The oldest surviving building in Beijing

 

To our knowledge, the Pagoda of the Tianning temple is the oldest building in Beijing. The 58 meter high buddhist shrine was a towering presence in the old capital and its hundreds of small roof bells could be heard across large areas of the city. This venerable old construction stands outside the boundary once marked by the city wall of Beijing, the site of today’s second ring road.

The pagoda at the Tianning temple is the oldest building of Beijing known to us, but since 1976 it has been belittled by 180 meters high chimney

The reason for this is because the Tianning pagoda is, strictly speaking, older than the city of Beijing itself. When the pagoda was built more than 900 years ago the city we know was Beijing was called Nanjing, as it was the Southern capital of the Liao dynasty. At this point, the temple stood right in the middle of the city center. Later, when the city of Beijing was moved North East by the Mongolian khan Kubilai Khan, the beautiful building found itself outside the new city wall.

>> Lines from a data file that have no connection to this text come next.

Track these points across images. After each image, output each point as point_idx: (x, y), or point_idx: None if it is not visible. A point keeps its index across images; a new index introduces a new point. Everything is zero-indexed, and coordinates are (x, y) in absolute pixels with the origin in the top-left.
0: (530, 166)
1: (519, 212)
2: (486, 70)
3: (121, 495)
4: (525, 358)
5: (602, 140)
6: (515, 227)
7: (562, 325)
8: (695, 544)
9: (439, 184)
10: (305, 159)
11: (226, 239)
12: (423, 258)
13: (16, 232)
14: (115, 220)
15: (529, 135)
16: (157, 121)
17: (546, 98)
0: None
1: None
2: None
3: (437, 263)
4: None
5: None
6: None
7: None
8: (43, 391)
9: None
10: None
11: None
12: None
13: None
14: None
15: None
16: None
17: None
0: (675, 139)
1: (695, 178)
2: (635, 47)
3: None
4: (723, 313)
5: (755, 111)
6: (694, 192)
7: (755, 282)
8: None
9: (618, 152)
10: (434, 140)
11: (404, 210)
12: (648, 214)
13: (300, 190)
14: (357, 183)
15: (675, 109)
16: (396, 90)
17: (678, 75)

The beautiful carvings on the Tianning pagoda are almost 1000 years old

At 58 meters tall the pagoda was higher than any building within the city proper throughout the Yuan, Ming and Qing dynasties (if you don’t count the coal hill). However for the last forty plus years the pagoda has been dwarfed by a 180 meter tall chimney. It beggars believe that anyone could think of placing a gigantic smokestack only a little more than a hundred meters away from the grand old nestor among Beijing architecture, and it also bears witness to a time where the idea of cultural preservation was very different from what it is today - some would say when it did not exist at all.

 
 

However in 2016 an interesting debate regarding the chimney unfolded. After the electricity works moved further out of the city the chimney was no longer in use, and a decision had to be made - should the chimney be torn down or left as it was? Many historians favored demolishing to restore a balanced view of the pagoda, but some argued a demolition of the chimney might destabilize the foundation of the pagoda. Yet another line of argument was that the chimney had become history itself and should therefore be preserved. The discussion was interesting to observe and showed how conscious Beijing has become of its own history and ways to preserve it.

 

The chimney has become the landmark of an art district and is not likely to be torn down

 

In the end It seems that the final argument won, as the west district has converted the old electricity works in to an art district using the chimney as a landmark. So, for the foreseeable future at least, the odd couple of the chimney and the pagoda will still be greeting the passers by as they journey along the second ring road.